> ACTIVITY:
Copy the records below exactly as they stand. Leave out the pictures.

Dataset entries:
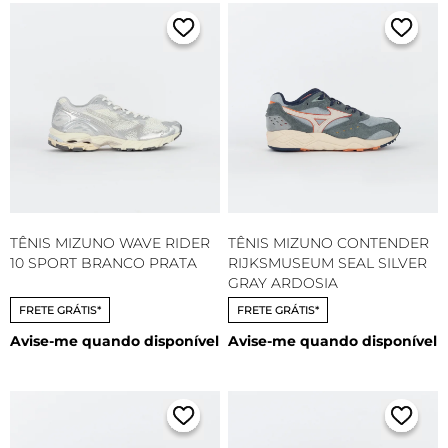
TÊNIS MIZUNO WAVE RIDER
TÊNIS MIZUNO CONTENDER
10 SPORT BRANCO PRATA
RIJKSMUSEUM SEAL SILVER
GRAY ARDOSIA
FRETE GRÁTIS*
FRETE GRÁTIS*
Avise-me quando disponível
Avise-me quando disponível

> EXPECTED ANSWER:
TÊNIS MIZUNO WAVE RIDER
TÊNIS MIZUNO CONTENDER
10 SPORT BRANCO PRATA
RIJKSMUSEUM SEAL SILVER
GRAY ARDOSIA
FRETE GRÁTIS*
FRETE GRÁTIS*
Avise-me quando disponível
Avise-me quando disponível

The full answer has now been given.